### Task to carry out
Below is a set of records. Please retype every one exactly.

Extracted records:
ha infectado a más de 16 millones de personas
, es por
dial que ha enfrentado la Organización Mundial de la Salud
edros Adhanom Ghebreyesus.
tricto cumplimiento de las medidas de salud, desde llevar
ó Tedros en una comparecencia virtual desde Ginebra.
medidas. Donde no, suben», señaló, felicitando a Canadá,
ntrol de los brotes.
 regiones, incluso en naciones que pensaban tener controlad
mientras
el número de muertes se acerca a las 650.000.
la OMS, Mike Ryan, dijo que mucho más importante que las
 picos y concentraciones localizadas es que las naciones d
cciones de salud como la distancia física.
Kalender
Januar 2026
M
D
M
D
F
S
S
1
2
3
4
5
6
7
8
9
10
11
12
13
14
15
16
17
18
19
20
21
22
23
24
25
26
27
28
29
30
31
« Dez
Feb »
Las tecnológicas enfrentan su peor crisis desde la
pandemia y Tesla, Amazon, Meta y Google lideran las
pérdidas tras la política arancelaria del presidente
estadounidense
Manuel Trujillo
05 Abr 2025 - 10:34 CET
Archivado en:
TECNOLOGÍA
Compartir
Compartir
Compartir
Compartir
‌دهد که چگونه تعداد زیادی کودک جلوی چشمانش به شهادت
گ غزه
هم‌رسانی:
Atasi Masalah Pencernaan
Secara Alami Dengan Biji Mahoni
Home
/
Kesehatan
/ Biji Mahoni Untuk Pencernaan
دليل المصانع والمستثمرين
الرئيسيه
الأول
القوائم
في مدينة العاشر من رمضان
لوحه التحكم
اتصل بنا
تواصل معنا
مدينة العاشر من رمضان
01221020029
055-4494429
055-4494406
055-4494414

### Completed exercise
ha infectado a más de 16 millones de personas
, es por
dial que ha enfrentado la Organización Mundial de la Salud
edros Adhanom Ghebreyesus.
tricto cumplimiento de las medidas de salud, desde llevar
ó Tedros en una comparecencia virtual desde Ginebra.
medidas. Donde no, suben», señaló, felicitando a Canadá,
ntrol de los brotes.
 regiones, incluso en naciones que pensaban tener controlad
mientras
el número de muertes se acerca a las 650.000.
la OMS, Mike Ryan, dijo que mucho más importante que las
 picos y concentraciones localizadas es que las naciones d
cciones de salud como la distancia física.
Kalender
Januar 2026
M
D
M
D
F
S
S
1
2
3
4
5
6
7
8
9
10
11
12
13
14
15
16
17
18
19
20
21
22
23
24
25
26
27
28
29
30
31
« Dez
Feb »
Las tecnológicas enfrentan su peor crisis desde la
pandemia y Tesla, Amazon, Meta y Google lideran las
pérdidas tras la política arancelaria del presidente
estadounidense
Manuel Trujillo
05 Abr 2025 - 10:34 CET
Archivado en:
TECNOLOGÍA
Compartir
Compartir
Compartir
Compartir
‌دهد که چگونه تعداد زیادی کودک جلوی چشمانش به شهادت
گ غزه
هم‌رسانی:
Atasi Masalah Pencernaan
Secara Alami Dengan Biji Mahoni
Home
/
Kesehatan
/ Biji Mahoni Untuk Pencernaan
دليل المصانع والمستثمرين
الرئيسيه
الأول
القوائم
في مدينة العاشر من رمضان
لوحه التحكم
اتصل بنا
تواصل معنا
مدينة العاشر من رمضان
01221020029
055-4494429
055-4494406
055-4494414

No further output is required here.